**What the task asks:** Print each line once more, unchanged, from the line holding "637 703 22.91" to the end of the listing below.

**Raw data:**
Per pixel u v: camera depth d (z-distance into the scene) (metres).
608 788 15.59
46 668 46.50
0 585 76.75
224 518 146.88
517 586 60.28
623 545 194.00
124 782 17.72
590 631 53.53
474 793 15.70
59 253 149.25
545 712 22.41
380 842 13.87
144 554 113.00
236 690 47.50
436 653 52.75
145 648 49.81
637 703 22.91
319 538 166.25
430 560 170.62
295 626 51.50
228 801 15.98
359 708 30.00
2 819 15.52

**Response for this exercise:**
637 703 22.91
319 538 166.25
430 560 170.62
295 626 51.50
228 801 15.98
359 708 30.00
2 819 15.52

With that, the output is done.